WHAT IS NEEDED: Write out the text of the material below again, switching "シグマ" to "SIGMA" and keeping everything else the same. Leave the pictures out of your answer.

DATA FOR THIS EXERCISE:
=-=-=-=-=
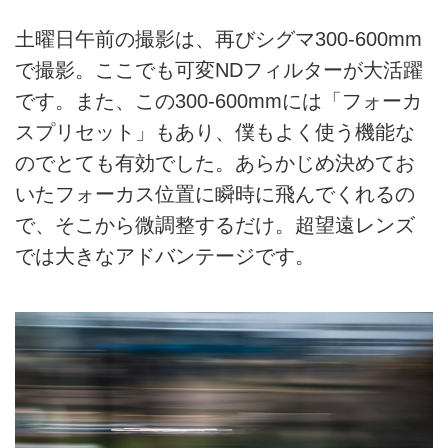
土曜日午前の撮影は、再びシグマ300-600mm
で撮影。ここでも可変NDフィルターが大活躍
です。また、この300-600mmには「フォーカ
スプリセット」もあり、僕もよく使う機能な
のでとても有効でした。あらかじめ決めてお
いたフォーカス位置に瞬時に飛んでくれるの
で、そこから微調整するだけ。超望遠レンズ
では大きなアドバンテージです。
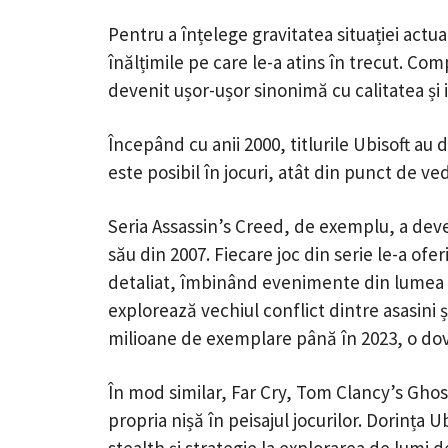
Pentru a înțelege gravitatea situației actua
înălțimile pe care le-a atins în trecut. Com
devenit ușor-ușor sinonimă cu calitatea și 
Începând cu anii 2000, titlurile Ubisoft au
este posibil în jocuri, atât din punct de ved
Seria Assassin’s Creed, de exemplu, a dev
său din 2007. Fiecare joc din serie le-a ofer
detaliat, îmbinând evenimente din lumea re
explorează vechiul conflict dintre asasini ș
milioane de exemplare până în 2023, o dovad
În mod similar, Far Cry, Tom Clancy’s Ghos
propria nișă în peisajul jocurilor. Dorința U
stealth și strategie la explorarea de lumi d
=-=-=-=-=
SOLUTION TO THIS TASK:
土曜日午前の撮影は、再びSIGMA300-600mm
で撮影。ここでも可変NDフィルターが大活躍
です。また、この300-600mmには「フォーカ
スプリセット」もあり、僕もよく使う機能な
のでとても有効でした。あらかじめ決めてお
いたフォーカス位置に瞬時に飛んでくれるの
で、そこから微調整するだけ。超望遠レンズ
では大きなアドバンテージです。
Pentru a înțelege gravitatea situației actua
înălțimile pe care le-a atins în trecut. Com
devenit ușor-ușor sinonimă cu calitatea și 
Începând cu anii 2000, titlurile Ubisoft au
este posibil în jocuri, atât din punct de ved
Seria Assassin’s Creed, de exemplu, a dev
său din 2007. Fiecare joc din serie le-a ofer
detaliat, îmbinând evenimente din lumea re
explorează vechiul conflict dintre asasini ș
milioane de exemplare până în 2023, o dovad
În mod similar, Far Cry, Tom Clancy’s Ghos
propria nișă în peisajul jocurilor. Dorința U
stealth și strategie la explorarea de lumi d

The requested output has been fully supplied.